Unincorporated community in Washington, US

Avon, Washington is an unincorporated community in Skagit County, Washington, along the Skagit River. Its neighboring towns include Mount Vernon and Burlington. Local historians have speculated that Avon is named after Stratford-upon-Avon.

==History==
The Avon area was developed as a waterfront town and logging and docking area on the West side of the Skagit River. The place of the original waterfront area is East of Bennett road and South of Avon St. Before 1879, two log jams East of Mount Vernon blocked the Skagit River further West. Along the docking area, Western Red cedar were cut down, harvested for shingle bolts. After the logging, the land was cleared and Avon became a town.

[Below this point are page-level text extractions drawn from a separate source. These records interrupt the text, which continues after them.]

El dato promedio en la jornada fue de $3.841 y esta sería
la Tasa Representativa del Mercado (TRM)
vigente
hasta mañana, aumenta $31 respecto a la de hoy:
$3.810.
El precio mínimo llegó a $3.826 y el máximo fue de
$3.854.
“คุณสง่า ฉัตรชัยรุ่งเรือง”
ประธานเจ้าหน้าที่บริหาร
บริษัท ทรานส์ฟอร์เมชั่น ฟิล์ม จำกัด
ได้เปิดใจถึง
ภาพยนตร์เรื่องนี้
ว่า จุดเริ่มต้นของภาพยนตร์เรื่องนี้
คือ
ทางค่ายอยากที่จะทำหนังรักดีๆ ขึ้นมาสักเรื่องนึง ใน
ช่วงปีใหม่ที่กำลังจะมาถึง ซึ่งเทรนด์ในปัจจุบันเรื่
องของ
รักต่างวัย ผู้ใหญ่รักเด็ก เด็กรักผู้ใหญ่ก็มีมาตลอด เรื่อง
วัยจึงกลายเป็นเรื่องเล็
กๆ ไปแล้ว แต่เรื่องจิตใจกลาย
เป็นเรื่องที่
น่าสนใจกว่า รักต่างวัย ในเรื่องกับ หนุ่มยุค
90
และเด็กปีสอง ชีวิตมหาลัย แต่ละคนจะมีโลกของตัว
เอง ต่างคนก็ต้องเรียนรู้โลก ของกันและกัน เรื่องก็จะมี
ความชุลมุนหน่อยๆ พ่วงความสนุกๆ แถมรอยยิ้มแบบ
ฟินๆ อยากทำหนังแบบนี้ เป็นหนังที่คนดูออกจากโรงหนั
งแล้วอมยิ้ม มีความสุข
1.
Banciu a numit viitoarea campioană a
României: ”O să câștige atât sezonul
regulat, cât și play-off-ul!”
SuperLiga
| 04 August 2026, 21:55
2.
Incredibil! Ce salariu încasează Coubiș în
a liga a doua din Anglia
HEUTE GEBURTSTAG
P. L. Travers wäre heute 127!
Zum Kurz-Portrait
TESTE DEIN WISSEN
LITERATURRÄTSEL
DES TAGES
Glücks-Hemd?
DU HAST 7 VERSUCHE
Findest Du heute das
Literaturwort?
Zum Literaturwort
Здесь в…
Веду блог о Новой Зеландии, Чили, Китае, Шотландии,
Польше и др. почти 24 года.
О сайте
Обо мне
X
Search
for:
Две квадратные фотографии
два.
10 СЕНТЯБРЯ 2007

Avon was platted in 1883 by Arthur Henry Skaling. Early homesteaders of the area were Thomas McCain in 1876 and Charles Conrad in 1881. Skaling opened a store October 27, 1883, on land he purchased from W.H. Miller who had settled there the year before. According to early resident Ada Hall, W.H. Miller settled this property in 1874 and built the first house there. Soon Avon had a shingle mill, a post office, a boat builder, several stores, an implement company, a newspaper (The Avon Record), a restaurant, a hotel, a barber shop, stage line and two milliners.

Methodists organized a church in 1884, and built the present building dates to 1887 with Rev. Moore giving the dedicatory service. Rev. Vroman was the first regular preacher. The church was originally much closer to the river on the Eastern section of what is now called Avon St. It was moved around 1920 to its present location. By 1889 the population reached 500.

The Avon school was at the SW corner of Avon Allen road and Bennett road. It was built in 1892. The school's gymnasium structure stood on the site until July 2021. The property's owner had the gym's material scrapped for recycling. There was also an IOOF Hall built in 1891 and stood at the SE corner of the town, which is now where Bennett road makes a curve to the West. This building is no longer there.

In 1906, the Avon Post Office was closed and transferred to Mount Vernon. After the flooding of 1909 many of the waterfront buildings were moved away from the river to be protected by the newly constructed dike. As the importance of waterways for transportation and industry decreased, and the use of rail and autos increased, the waterfront town of Avon slowly ceased to be a town and became a quiet residential community. Few of the original buildings in Avon remain, except for a few homes built before 1900, and the Methodist church.